== Material provided

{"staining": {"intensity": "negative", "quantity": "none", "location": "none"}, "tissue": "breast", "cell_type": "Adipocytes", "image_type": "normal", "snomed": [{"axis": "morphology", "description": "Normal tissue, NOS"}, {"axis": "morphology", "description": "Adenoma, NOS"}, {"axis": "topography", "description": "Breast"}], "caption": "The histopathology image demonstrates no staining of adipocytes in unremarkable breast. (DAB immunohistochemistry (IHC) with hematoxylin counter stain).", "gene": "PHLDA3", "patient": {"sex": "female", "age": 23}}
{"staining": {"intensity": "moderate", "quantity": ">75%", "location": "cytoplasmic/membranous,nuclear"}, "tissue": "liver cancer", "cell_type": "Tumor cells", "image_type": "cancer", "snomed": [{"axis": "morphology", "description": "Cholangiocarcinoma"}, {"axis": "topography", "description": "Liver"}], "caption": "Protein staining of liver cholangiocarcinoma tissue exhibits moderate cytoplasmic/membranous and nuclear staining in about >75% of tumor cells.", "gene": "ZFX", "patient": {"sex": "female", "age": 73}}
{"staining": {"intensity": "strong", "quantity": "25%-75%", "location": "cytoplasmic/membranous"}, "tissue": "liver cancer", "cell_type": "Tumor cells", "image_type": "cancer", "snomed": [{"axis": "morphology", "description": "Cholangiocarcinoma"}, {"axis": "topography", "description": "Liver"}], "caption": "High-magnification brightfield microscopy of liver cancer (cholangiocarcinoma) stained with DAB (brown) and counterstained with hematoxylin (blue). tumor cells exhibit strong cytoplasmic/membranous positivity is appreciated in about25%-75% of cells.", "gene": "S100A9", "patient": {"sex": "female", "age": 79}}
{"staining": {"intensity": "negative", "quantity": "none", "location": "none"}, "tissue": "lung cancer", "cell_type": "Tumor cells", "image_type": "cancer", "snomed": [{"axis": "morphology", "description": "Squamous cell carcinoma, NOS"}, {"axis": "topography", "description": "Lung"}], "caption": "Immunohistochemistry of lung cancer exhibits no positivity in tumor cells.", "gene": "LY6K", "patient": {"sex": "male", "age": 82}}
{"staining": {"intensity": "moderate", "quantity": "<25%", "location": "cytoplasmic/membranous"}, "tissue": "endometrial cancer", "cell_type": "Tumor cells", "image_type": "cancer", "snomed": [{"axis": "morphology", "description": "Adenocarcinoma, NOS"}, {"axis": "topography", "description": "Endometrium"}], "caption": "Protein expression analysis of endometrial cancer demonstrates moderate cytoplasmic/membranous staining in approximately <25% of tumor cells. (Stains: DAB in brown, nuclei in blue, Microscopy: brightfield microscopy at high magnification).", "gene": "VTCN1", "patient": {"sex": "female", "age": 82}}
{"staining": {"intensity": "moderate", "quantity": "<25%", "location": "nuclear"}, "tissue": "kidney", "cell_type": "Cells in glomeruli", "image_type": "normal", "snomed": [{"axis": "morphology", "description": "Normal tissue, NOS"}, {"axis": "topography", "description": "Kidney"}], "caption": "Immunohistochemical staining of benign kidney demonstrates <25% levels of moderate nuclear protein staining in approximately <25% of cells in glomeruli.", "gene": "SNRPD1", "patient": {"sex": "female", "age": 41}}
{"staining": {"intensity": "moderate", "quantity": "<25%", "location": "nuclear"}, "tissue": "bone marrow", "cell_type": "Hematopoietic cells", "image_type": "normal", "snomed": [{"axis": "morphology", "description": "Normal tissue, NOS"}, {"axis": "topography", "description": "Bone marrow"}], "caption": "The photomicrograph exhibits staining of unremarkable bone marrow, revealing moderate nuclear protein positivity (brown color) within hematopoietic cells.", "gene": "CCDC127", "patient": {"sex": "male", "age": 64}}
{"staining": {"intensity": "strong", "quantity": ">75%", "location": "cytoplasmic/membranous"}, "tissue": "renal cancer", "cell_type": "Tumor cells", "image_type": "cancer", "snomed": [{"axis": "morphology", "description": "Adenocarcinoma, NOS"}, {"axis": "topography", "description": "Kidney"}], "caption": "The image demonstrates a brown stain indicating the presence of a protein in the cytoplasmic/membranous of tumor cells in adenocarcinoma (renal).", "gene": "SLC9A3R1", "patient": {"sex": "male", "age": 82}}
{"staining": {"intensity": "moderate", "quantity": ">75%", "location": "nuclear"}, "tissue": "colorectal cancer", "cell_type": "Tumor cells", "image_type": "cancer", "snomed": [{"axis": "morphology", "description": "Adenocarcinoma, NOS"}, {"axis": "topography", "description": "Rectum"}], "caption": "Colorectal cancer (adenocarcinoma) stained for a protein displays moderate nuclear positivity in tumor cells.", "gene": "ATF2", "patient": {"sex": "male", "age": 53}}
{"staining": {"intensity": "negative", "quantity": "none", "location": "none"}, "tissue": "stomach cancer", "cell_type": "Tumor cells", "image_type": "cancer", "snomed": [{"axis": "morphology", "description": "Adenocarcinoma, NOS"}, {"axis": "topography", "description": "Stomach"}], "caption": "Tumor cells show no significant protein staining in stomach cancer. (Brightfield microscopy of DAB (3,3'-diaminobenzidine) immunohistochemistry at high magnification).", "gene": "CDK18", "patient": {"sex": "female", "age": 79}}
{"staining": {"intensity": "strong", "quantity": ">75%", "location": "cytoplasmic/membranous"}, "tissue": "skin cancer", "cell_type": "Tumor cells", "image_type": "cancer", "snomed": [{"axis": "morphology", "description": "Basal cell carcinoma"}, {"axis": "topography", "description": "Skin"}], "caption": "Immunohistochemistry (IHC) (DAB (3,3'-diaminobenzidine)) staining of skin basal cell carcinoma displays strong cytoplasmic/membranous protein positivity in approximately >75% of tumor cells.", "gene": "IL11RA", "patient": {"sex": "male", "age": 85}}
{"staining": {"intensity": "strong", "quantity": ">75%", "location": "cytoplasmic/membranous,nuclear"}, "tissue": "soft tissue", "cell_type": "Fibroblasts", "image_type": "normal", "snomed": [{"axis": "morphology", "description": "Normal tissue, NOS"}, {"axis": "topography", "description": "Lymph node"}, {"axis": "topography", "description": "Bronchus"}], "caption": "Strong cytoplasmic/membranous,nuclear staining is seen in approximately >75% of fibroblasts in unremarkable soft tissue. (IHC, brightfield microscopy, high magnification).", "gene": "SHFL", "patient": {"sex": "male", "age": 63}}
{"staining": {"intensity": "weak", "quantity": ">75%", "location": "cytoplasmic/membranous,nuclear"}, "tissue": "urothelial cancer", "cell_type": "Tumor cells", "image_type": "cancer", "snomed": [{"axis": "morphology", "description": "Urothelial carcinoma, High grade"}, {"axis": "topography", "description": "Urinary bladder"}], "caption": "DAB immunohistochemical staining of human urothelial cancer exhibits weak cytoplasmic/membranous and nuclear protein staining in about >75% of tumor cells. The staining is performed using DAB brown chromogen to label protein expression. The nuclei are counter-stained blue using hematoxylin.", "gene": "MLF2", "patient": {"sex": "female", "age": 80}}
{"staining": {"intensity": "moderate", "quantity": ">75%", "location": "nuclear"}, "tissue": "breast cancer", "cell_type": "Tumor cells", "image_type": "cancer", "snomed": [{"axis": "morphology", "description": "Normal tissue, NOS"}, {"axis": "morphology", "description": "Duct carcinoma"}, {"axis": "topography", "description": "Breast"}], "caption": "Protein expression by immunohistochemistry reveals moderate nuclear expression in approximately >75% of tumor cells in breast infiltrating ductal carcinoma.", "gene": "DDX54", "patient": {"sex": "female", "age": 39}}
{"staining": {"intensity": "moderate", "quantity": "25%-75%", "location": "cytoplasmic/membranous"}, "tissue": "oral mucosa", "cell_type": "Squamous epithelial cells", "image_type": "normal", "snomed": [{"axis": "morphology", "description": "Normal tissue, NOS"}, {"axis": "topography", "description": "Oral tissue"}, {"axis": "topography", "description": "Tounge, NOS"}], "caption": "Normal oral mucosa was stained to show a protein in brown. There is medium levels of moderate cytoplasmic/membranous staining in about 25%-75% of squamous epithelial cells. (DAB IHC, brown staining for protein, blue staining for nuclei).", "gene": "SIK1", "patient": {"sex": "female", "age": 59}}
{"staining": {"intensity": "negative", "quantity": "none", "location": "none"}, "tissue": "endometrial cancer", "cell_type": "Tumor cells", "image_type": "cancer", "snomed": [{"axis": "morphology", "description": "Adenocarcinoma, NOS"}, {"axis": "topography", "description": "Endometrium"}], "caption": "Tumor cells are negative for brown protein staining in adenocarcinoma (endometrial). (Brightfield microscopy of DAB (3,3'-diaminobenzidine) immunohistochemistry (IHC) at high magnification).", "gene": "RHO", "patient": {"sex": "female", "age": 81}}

====

Beginning at the first line of the data above, retype each line until you reach the line containing "staining of liver", and include that one too. Add nothing else.

{"staining": {"intensity": "negative", "quantity": "none", "location": "none"}, "tissue": "breast", "cell_type": "Adipocytes", "image_type": "normal", "snomed": [{"axis": "morphology", "description": "Normal tissue, NOS"}, {"axis": "morphology", "description": "Adenoma, NOS"}, {"axis": "topography", "description": "Breast"}], "caption": "The histopathology image demonstrates no staining of adipocytes in unremarkable breast. (DAB immunohistochemistry (IHC) with hematoxylin counter stain).", "gene": "PHLDA3", "patient": {"sex": "female", "age": 23}}
{"staining": {"intensity": "moderate", "quantity": ">75%", "location": "cytoplasmic/membranous,nuclear"}, "tissue": "liver cancer", "cell_type": "Tumor cells", "image_type": "cancer", "snomed": [{"axis": "morphology", "description": "Cholangiocarcinoma"}, {"axis": "topography", "description": "Liver"}], "caption": "Protein staining of liver cholangiocarcinoma tissue exhibits moderate cytoplasmic/membranous and nuclear staining in about >75% of tumor cells.", "gene": "ZFX", "patient": {"sex": "female", "age": 73}}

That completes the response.